Sixth, another aspect of our standing jurisprudence is that the injury must be “redressable.” This is an important limitation on suits alleging non-enforcement. With respect to the House of Representative’s suit against the Secretary of HHS for failing to enforce the employer mandate, one of the biggest obstacles is redressability. Let’s assume the court finds that the Take Care clause was violated, and the Secretary of HHS failed to discharge his constitutional duty. Then what? Do we have a court order, ordering the Secretary to implement the employer mandate? Would this take the form of mandamus? This hypothetical gives me serious doubts that standing would be appropriate in that case. But in the case of Texas, the scope of relief is really, really narrow. The court would not order the President to do anything! There would be no forced deportations. (Judge Hanen made this point clear during the stay hearing–the government can engage in the prioritization of removal in the absence of DAPA). Rather, the November 24, 2014 memorandum would be enjoined, and the ex ante status quo would be restored. Then, no licenses would be issued. That’s it. Here, redressability is quite simple, and makes the case for standing stronger.
Seventh, from a policy perspective, suits over injuries to states from non-enforcement may reinforce the separation of powers, rather than frustrate them. Consider Heckler v. Cheney, the canonical non-enforcement case. Here the death row inmate claimed an injury from failing to enforce drug and safety laws for his lethal injection. Although the court found that the policy was non-reviewable under the APA, there was no suggestion that the prisoner lacked a concrete interest for purposes of Article III–he was to be executed with the drugs. In virtually every scenario where the government takes some action, even a related non-enforcement will cause a harmful injury to someone, and that party will have standing.

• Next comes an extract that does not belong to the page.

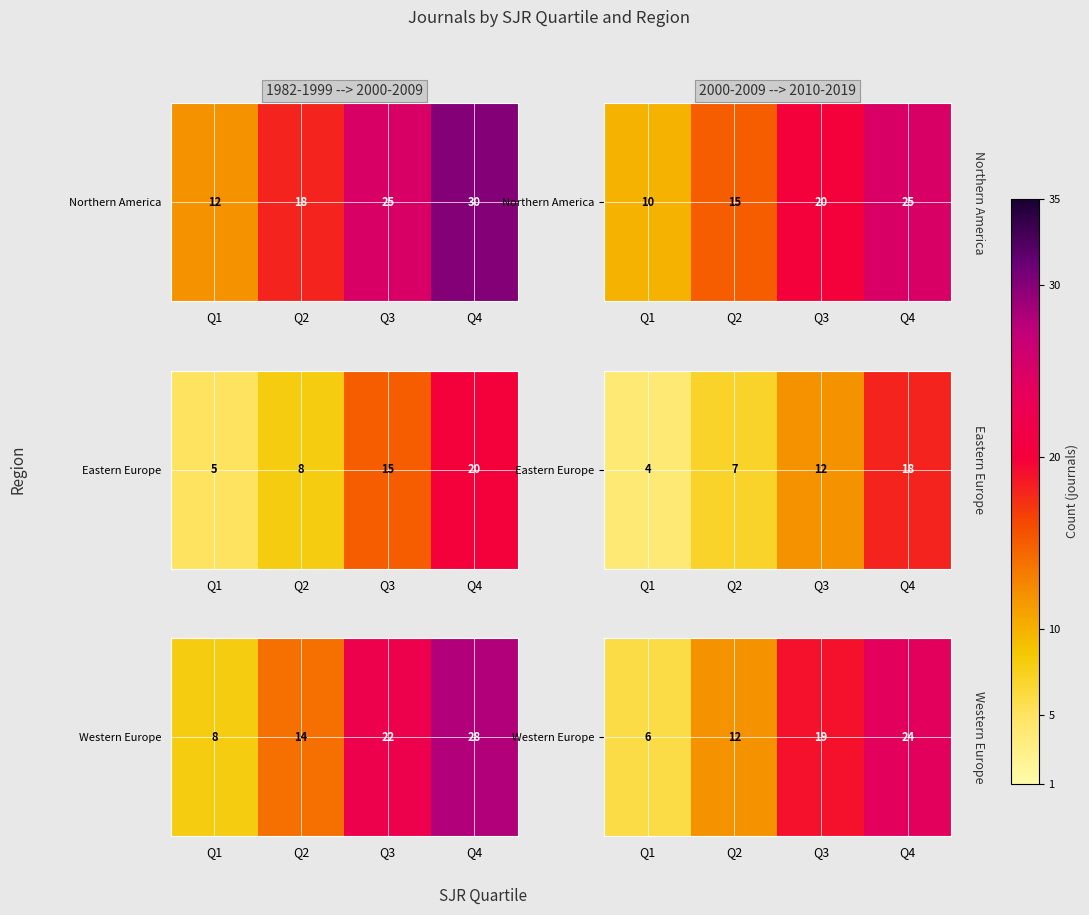

What is the difference between the maximum and minimum values?

18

DAPA presents a different scenario. Rather than the non-enforcement of the law inflicting a harm on individuals–such as Cheney–DAPA provides a benefit. The millions of DAPA beneficiaries stand to gain quasi-lawful presence, work authorization, the earned income tax credit, social security, etc. Not a single individual who is affected positively by this non-enforcement would bring suit. A similar dynamic applies to other instances of non-enforcement, such as the failure to enforce Obamacare’s individual and employer mandates. Businesses and individuals who are exempted from the payment of penalties will not bring suit. This is the dirty little secret of the Obama Non-Enforcement Doctrine–it’s okay to disregard the law when no one is injured, as the inaction is insulated from judicial review.
I’ve written in several places how this non-enforcement poses an existential threat to the rule of law. In the era of gridlock and non-enforcement, where Presidents can pick and choose what laws they like, and those non-enforcements do inflict injuries on injuries, these challenges can reaffirm the separation of powers, where Congress refuses to. In an article (at some point) I would like to write about the role of State Attorneys General, supporting the “special solicitude” of the states, in bolstering federalism. This Texas suit may be an important development in the doctrine.
These thoughts are still tentative, and I will develop them further. But any challenge here will have to be able to answer the “limiting principle” question.